- _Data supplied_:

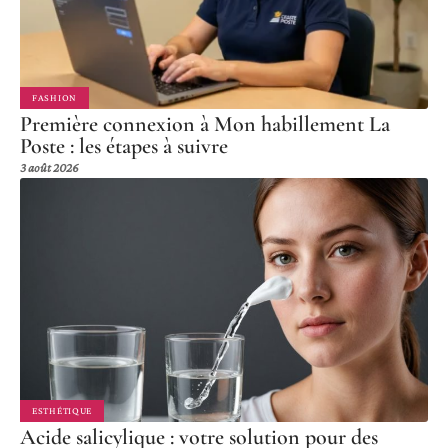
FASHION
Première connexion à Mon habillement La
Poste : les étapes à suivre
3 août 2026
ESTHÉTIQUE
Acide salicylique : votre solution pour des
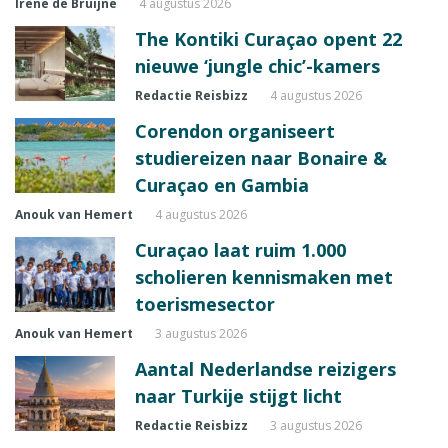
Irene de Bruijne
4 augustus 2026
The Kontiki Curaçao opent 22
nieuwe ‘jungle chic’-kamers
Redactie Reisbizz
4 augustus 2026
Corendon organiseert
studiereizen naar Bonaire &
Curaçao en Gambia
Anouk van Hemert
4 augustus 2026
Curaçao laat ruim 1.000
scholieren kennismaken met
toerismesector
Anouk van Hemert
3 augustus 2026
Aantal Nederlandse reizigers
naar Turkije stijgt licht
Redactie Reisbizz
3 augustus 2026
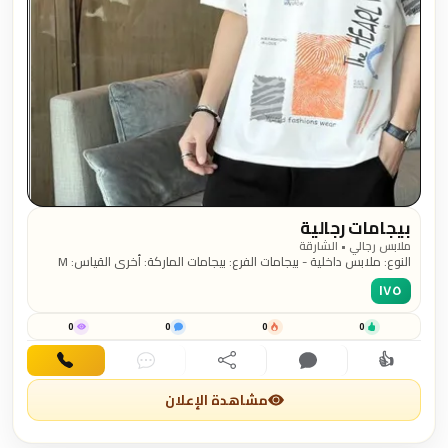
بيجامات رجالية
ملابس رجالي • الشارقة
النوع: ملابس داخلية - بيجامات الفرع: بيجامات الماركة: أخرى القياس: M
اللون: أخرى الحالة: جديد السعر: 175درهم
١٧٥
0
0
0
0
👍
اهتمام
تعليق
مشاركة
دردشة
اتصال
مشاهدة الإعلان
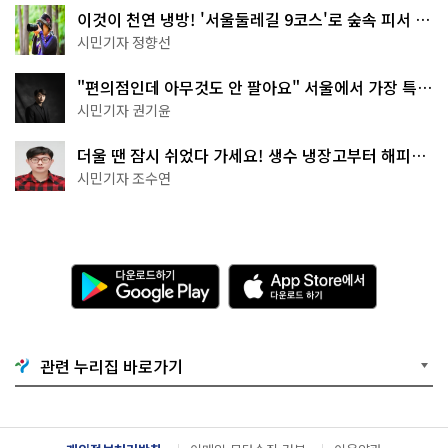
이것이 천연 냉방! '서울둘레길 9코스'로 숲속 피서 떠
나볼까
시민기자 정향선
"편의점인데 아무것도 안 팔아요" 서울에서 가장 특별
한 편의점의 정체
시민기자 권기윤
더울 땐 잠시 쉬었다 가세요! 생수 냉장고부터 해피소
·무더위쉼터까지
시민기자 조수연
다
A
운
p
로
p
드
S
하
t
기
o
관련 누리집 바로가기
G
r
o
e
o
에
g
서
l
다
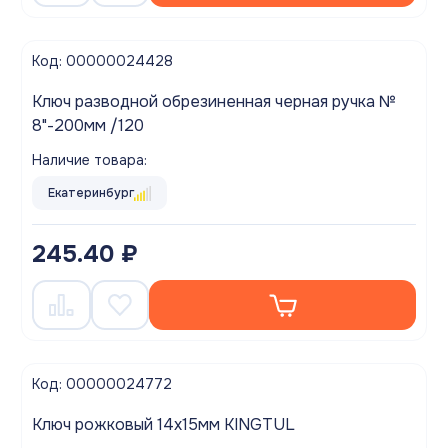
Код: 00000024428
Ключ разводной обрезиненная черная ручка №
8"-200мм /120
Наличие товара:
Екатеринбург
245.40 ₽
Код: 00000024772
Ключ рожковый 14х15мм KINGTUL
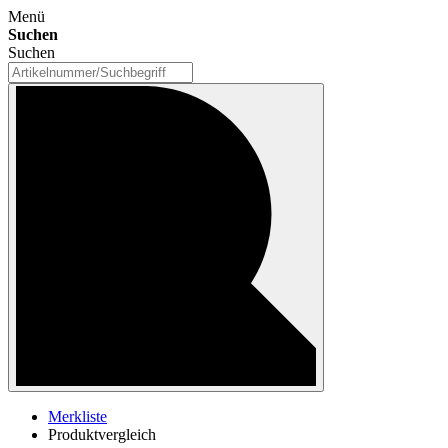
Menü
Suchen
Suchen
Merkliste
Produktvergleich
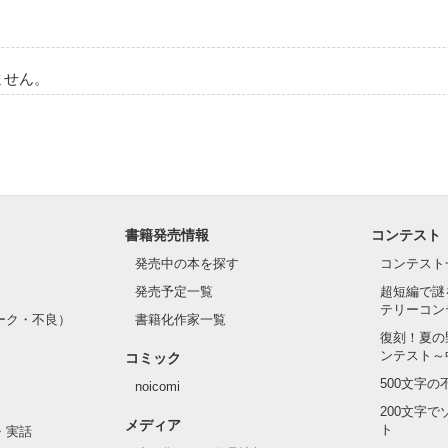
ません。
書籍発売情報
コンテスト
発売中の本を探す
コンテスト
発売予定一覧
超短編で謎
テリーコン
ーク・不良）
書籍化作家一覧
復刻！夏の
ンテスト～
コミック
500文字
noicomi
200文字
メディア
ト
・実話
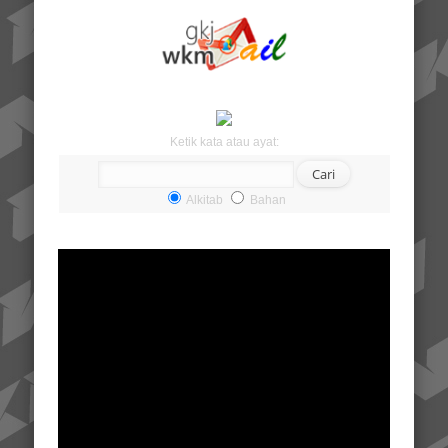
Ketik kata atau ayat:
Alkitab
Bahan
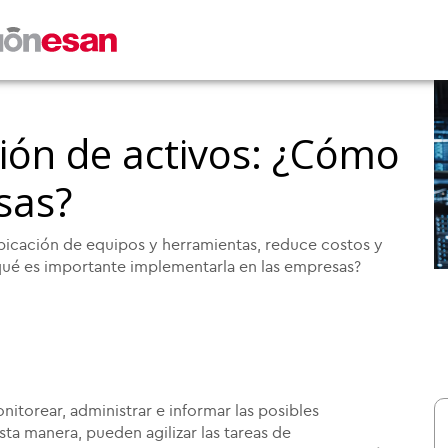
ión de activos: ¿Cómo
sas?
 ubicación de equipos y herramientas, reduce costos y
 qué es importante implementarla en las empresas?
itorear, administrar e informar las posibles
sta manera, pueden agilizar las tareas de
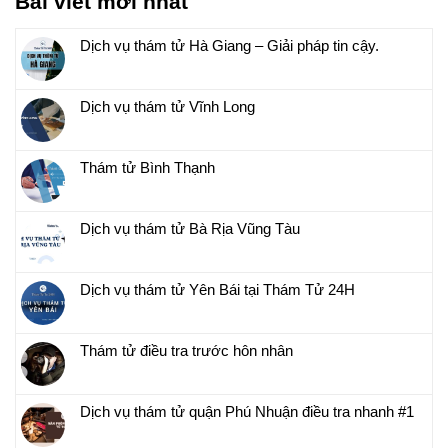
Bài viết mới nhất
Dịch vụ thám tử Hà Giang – Giải pháp tin cậy.
Dịch vụ thám tử Vĩnh Long
Thám tử Bình Thạnh
Dịch vụ thám tử Bà Rịa Vũng Tàu
Dịch vụ thám tử Yên Bái tại Thám Tử 24H
Thám tử điều tra trước hôn nhân
Dịch vụ thám tử quận Phú Nhuận điều tra nhanh #1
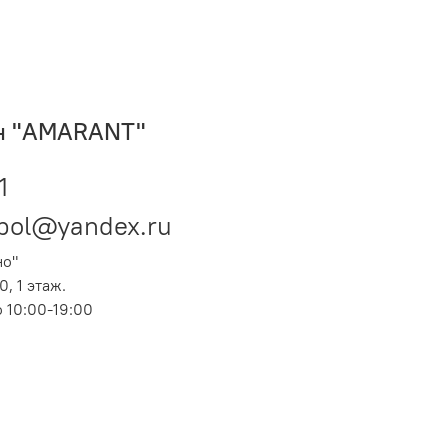
н "AMARANT"
1
pol@yandex.ru
но"
0, 1 этаж.
 10:00-19:00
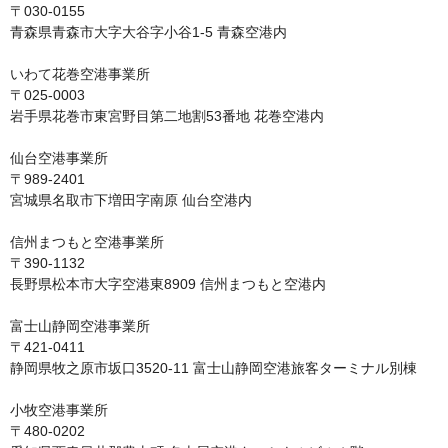
〒030-0155

青森県青森市大字大谷字小谷1-5 青森空港内

いわて花巻空港事業所

〒025‐0003

岩手県花巻市東宮野目第二地割53番地 花巻空港内

仙台空港事業所

〒989-2401

宮城県名取市下増田字南原 仙台空港内

信州まつもと空港事業所

〒390-1132

長野県松本市大字空港東8909 信州まつもと空港内

富士山静岡空港事業所

〒421-0411

静岡県牧之原市坂口3520-11 富士山静岡空港旅客ターミナル別棟

小牧空港事業所

〒480-0202
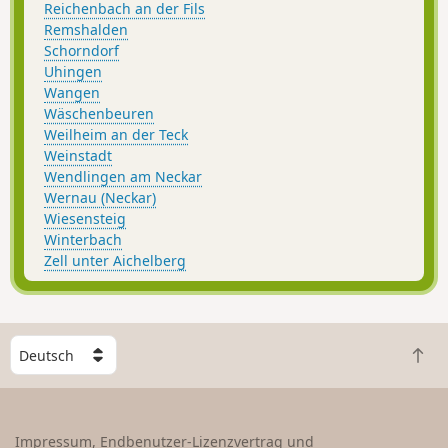
Reichenbach an der Fils
Remshalden
Schorndorf
Uhingen
Wangen
Wäschenbeuren
Weilheim an der Teck
Weinstadt
Wendlingen am Neckar
Wernau (Neckar)
Wiesensteig
Winterbach
Zell unter Aichelberg
W
Z
ä
u
h
r
l
ü
e
Impressum, Endbenutzer-Lizenzvertrag und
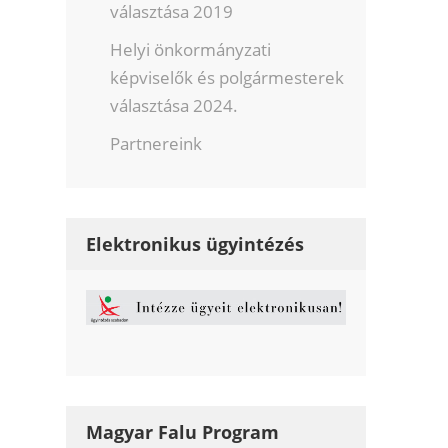
választása 2019
Helyi önkormányzati
képviselők és polgármesterek
választása 2024.
Partnereink
Elektronikus ügyintézés
Magyar Falu Program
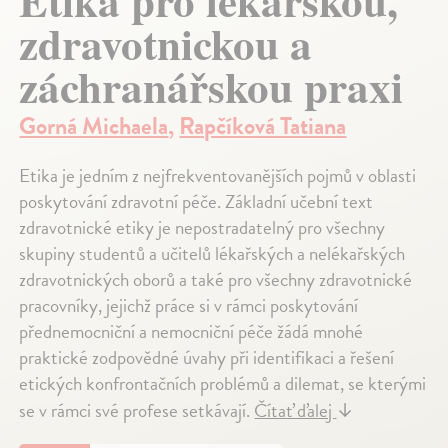
Etika pro lékařskou,
zdravotnickou a
záchranářskou praxi
Gorná Michaela
,
Rapčíková Tatiana
Etika je jedním z nejfrekventovanějších pojmů v oblasti
poskytování zdravotní péče. Základní učební text
zdravotnické etiky je nepostradatelný pro všechny
skupiny studentů a učitelů lékařských a nelékařských
zdravotnických oborů a také pro všechny zdravotnické
pracovníky, jejichž práce si v rámci poskytování
přednemocniční a nemocniční péče žádá mnohé
praktické zodpovědné úvahy při identifikaci a řešení
etických konfrontačních problémů a dilemat, se kterými
se v rámci své profese setkávají.
Čítať ďalej
↓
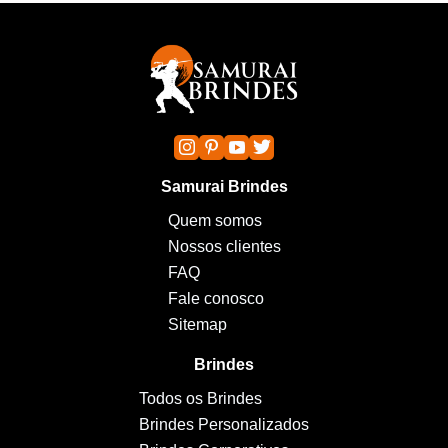
Samurai Brindes
Quem somos
Nossos clientes
FAQ
Fale conosco
Sitemap
Brindes
Todos os Brindes
Brindes Personalizados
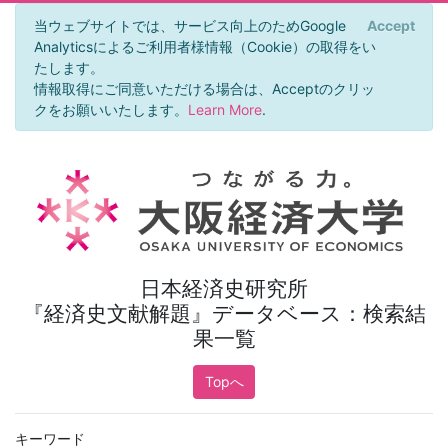
当ウェブサイトでは、サービス向上のためGoogle
Accept
×
Analyticsによるご利用者様情報（Cookie）の取得をい
たします。
情報取得にご同意いただける場合は、Acceptのクリッ
クをお願いいたします。
Learn More
.
日本経済史研究所
『経済史文献解題』データベース：検索結
果一覧
Topへ
キーワード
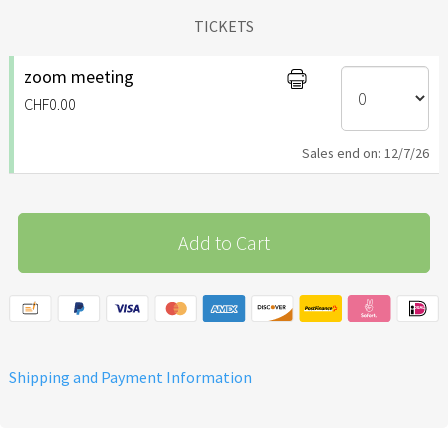
TICKETS
zoom meeting
CHF0.00
Sales end on: 12/7/26
Add to Cart
Shipping and Payment Information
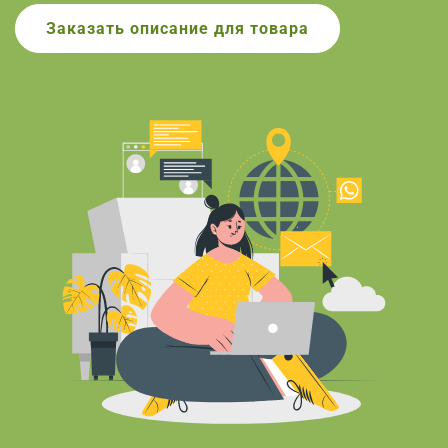
Заказать
описание для товара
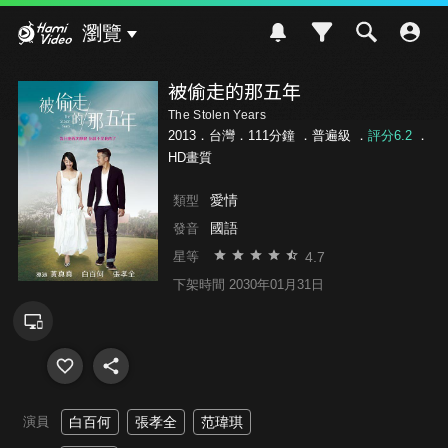
Hami Video
瀏覽
被偷走的那五年
The Stolen Years
2013．台灣．111分鐘 ．
普遍級
．
評分6.2
．
HD畫質
愛情
類型
國語
發音
4.7
星等
下架時間 2030年01月31日
演員
白百何
張孝全
范瑋琪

- _Work order_: Please copy out every line of text from the material above word for word, giving the text alone and leaving out anything visual.

- _Answer space_:
FASHION
Première connexion à Mon habillement La
Poste : les étapes à suivre
3 août 2026
ESTHÉTIQUE
Acide salicylique : votre solution pour des
Irene de Bruijne
4 augustus 2026
The Kontiki Curaçao opent 22
nieuwe ‘jungle chic’-kamers
Redactie Reisbizz
4 augustus 2026
Corendon organiseert
studiereizen naar Bonaire &
Curaçao en Gambia
Anouk van Hemert
4 augustus 2026
Curaçao laat ruim 1.000
scholieren kennismaken met
toerismesector
Anouk van Hemert
3 augustus 2026
Aantal Nederlandse reizigers
naar Turkije stijgt licht
Redactie Reisbizz
3 augustus 2026
بيجامات رجالية
ملابس رجالي • الشارقة
النوع: ملابس داخلية - بيجامات الفرع: بيجامات الماركة: أخرى القياس: M
اللون: أخرى الحالة: جديد السعر: 175درهم
١٧٥
0
0
0
0
👍
اهتمام
تعليق
مشاركة
دردشة
اتصال
مشاهدة الإعلان
이것이 천연 냉방! '서울둘레길 9코스'로 숲속 피서 떠
나볼까
시민기자 정향선
"편의점인데 아무것도 안 팔아요" 서울에서 가장 특별
한 편의점의 정체
시민기자 권기윤
더울 땐 잠시 쉬었다 가세요! 생수 냉장고부터 해피소
·무더위쉼터까지
시민기자 조수연
다
A
운
p
로
p
드
S
하
t
기
o
관련 누리집 바로가기
G
r
o
e
o
에
g
서
l
다
Код: 00000024428
Ключ разводной обрезиненная черная ручка №
8"-200мм /120
Наличие товара:
Екатеринбург
245.40 ₽
Код: 00000024772
Ключ рожковый 14х15мм KINGTUL
Menü
Suchen
Suchen
Merkliste
Produktvergleich
ません。
書籍発売情報
コンテスト
発売中の本を探す
コンテスト
発売予定一覧
超短編で謎
テリーコン
ーク・不良）
書籍化作家一覧
復刻！夏の
ンテスト～
コミック
500文字
noicomi
200文字
メディア
ト
・実話
Ketik kata atau ayat:
Alkitab
Bahan
ión de activos: ¿Cómo
sas?
 ubicación de equipos y herramientas, reduce costos y
 qué es importante implementarla en las empresas?
itorear, administrar e informar las posibles
sta manera, pueden agilizar las tareas de
Bài viết mới nhất
Dịch vụ thám tử Hà Giang – Giải pháp tin cậy.
Dịch vụ thám tử Vĩnh Long
Thám tử Bình Thạnh
Dịch vụ thám tử Bà Rịa Vũng Tàu
Dịch vụ thám tử Yên Bái tại Thám Tử 24H
Thám tử điều tra trước hôn nhân
Dịch vụ thám tử quận Phú Nhuận điều tra nhanh #1
н "AMARANT"
1
pol@yandex.ru
но"
0, 1 этаж.
 10:00-19:00
〒030-0155

青森県青森市大字大谷字小谷1-5 青森空港内

いわて花巻空港事業所

〒025‐0003

岩手県花巻市東宮野目第二地割53番地 花巻空港内

仙台空港事業所

〒989-2401

宮城県名取市下増田字南原 仙台空港内

信州まつもと空港事業所

〒390-1132

長野県松本市大字空港東8909 信州まつもと空港内

富士山静岡空港事業所

〒421-0411

静岡県牧之原市坂口3520-11 富士山静岡空港旅客ターミナル別棟

小牧空港事業所

〒480-0202
Reichenbach an der Fils
Remshalden
Schorndorf
Uhingen
Wangen
Wäschenbeuren
Weilheim an der Teck
Weinstadt
Wendlingen am Neckar
Wernau (Neckar)
Wiesensteig
Winterbach
Zell unter Aichelberg
W
Z
ä
u
h
r
l
ü
e
Impressum, Endbenutzer-Lizenzvertrag und
választása 2019
Helyi önkormányzati
képviselők és polgármesterek
választása 2024.
Partnereink
Elektronikus ügyintézés
Magyar Falu Program
Etika pro lékařskou,
zdravotnickou a
záchranářskou praxi
Gorná Michaela
,
Rapčíková Tatiana
Etika je jedním z nejfrekventovanějších pojmů v oblasti
poskytování zdravotní péče. Základní učební text
zdravotnické etiky je nepostradatelný pro všechny
skupiny studentů a učitelů lékařských a nelékařských
zdravotnických oborů a také pro všechny zdravotnické
pracovníky, jejichž práce si v rámci poskytování
přednemocniční a nemocniční péče žádá mnohé
praktické zodpovědné úvahy při identifikaci a řešení
etických konfrontačních problémů a dilemat, se kterými
se v rámci své profese setkávají.
Čítať ďalej
↓
Samurai Brindes
Quem somos
Nossos clientes
FAQ
Fale conosco
Sitemap
Brindes
Todos os Brindes
Brindes Personalizados
当ウェブサイトでは、サービス向上のためGoogle
Accept
×
Analyticsによるご利用者様情報（Cookie）の取得をい
たします。
情報取得にご同意いただける場合は、Acceptのクリッ
クをお願いいたします。
Learn More
.
日本経済史研究所
『経済史文献解題』データベース：検索結
果一覧
Topへ
キーワード
TICKETS
zoom meeting
CHF0.00
Sales end on: 12/7/26
Add to Cart
Shipping and Payment Information
Заказать
описание для товара
Hami Video
瀏覽
被偷走的那五年
The Stolen Years
2013．台灣．111分鐘 ．
普遍級
．
評分6.2
．
HD畫質
愛情
類型
國語
發音
4.7
星等
下架時間 2030年01月31日
演員
白百何
張孝全
范瑋琪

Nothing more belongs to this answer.